Human Herpesvirus Types 7 and 8
Charles F. Grose
HUMAN HERPESVIRUS TYPE 7
In 1990, the discovery of a new herpesvirus was reported. Human herpesvirus (HHV) type 7 was isolated from the peripheral blood lymphocytes of a healthy individual. The DNA of HHV-7 has been characterized extensively and was found to be distinct from previously known herpesviruses. Despite some DNA sequence homology with human herpesvirus type 6—the agent that causes roseola—HHV-7 now is considered to be sufficiently different to merit classification as a separate herpesvirus.
Epidemiology
In a series of seroepidemiologic studies, seroconversion to HHV-7 was observed in children who were already HHV-6-seropositive. Therefore, prior infection with HHV-6 did not protect against subsequent infection with HHV-7. In an analysis of a large number of serum samples, most children older than 2 years were immune to HHV-6 (as expected), but a majority of 2-year-old children had no HHV-7 antibody. These children seroconverted to HHV-7 over the next 3 to 5 years. Currently, HHV-7 diagnostic testing is performed mainly in individual herpesvirus research laboratories.
Clinical Manifestations and Complications
Usually, the disease caused by HHV-7 infection is not apparent, although HHV-7 seroconversion sometimes leads to a syndrome similar to roseola. HHV-7 frequently can be isolated from the saliva of healthy adults around the world.

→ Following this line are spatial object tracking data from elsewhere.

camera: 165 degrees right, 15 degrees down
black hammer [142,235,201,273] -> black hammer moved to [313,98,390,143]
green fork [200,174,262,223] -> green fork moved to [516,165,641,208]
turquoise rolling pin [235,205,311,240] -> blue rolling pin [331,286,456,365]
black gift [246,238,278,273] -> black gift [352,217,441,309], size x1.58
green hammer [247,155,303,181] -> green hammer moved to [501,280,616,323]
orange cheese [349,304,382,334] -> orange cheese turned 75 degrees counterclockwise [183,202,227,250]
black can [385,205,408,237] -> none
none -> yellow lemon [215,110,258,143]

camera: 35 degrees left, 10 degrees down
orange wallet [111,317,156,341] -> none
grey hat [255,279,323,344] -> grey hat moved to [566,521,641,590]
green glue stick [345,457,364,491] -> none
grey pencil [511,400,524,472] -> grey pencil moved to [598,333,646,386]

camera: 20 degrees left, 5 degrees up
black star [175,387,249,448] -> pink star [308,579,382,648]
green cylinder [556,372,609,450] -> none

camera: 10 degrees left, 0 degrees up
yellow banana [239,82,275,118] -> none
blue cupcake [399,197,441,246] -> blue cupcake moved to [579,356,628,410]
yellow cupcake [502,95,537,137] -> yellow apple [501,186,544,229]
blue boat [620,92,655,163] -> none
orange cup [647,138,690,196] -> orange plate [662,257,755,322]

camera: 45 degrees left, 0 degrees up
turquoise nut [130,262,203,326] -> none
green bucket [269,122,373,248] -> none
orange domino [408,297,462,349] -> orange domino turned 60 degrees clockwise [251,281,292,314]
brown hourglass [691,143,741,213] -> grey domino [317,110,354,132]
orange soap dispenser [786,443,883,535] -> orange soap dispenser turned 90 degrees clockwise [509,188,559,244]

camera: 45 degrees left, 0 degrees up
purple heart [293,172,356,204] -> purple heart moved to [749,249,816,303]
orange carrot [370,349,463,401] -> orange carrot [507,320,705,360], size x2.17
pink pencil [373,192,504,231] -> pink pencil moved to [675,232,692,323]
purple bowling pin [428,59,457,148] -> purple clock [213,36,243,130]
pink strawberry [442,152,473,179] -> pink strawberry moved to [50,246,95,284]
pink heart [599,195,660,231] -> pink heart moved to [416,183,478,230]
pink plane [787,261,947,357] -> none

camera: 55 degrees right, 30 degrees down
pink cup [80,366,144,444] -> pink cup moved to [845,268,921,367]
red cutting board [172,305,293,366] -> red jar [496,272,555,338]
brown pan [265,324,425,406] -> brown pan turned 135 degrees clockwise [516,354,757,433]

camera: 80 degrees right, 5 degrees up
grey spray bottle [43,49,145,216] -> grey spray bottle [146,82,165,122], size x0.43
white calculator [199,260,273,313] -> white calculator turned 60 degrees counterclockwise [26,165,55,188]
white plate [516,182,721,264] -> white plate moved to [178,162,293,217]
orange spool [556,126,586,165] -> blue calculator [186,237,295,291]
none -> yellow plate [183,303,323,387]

Transmission of HHV-7 has been documented clearly in multigenerational families living in the same household.
Transmission does not occur at parturition. However, nearly 100% of older children exhibit evidence of prior HHV-7 infection, as demonstrated by virus isolation from saliva. The percentage of children who acquire HHV-7 from their mothers is approximately 50%; those who acquire the disorder from their fathers, approximately 25%; and those who acquire the disease from other individuals, approximately 25% (Fig. 198.1).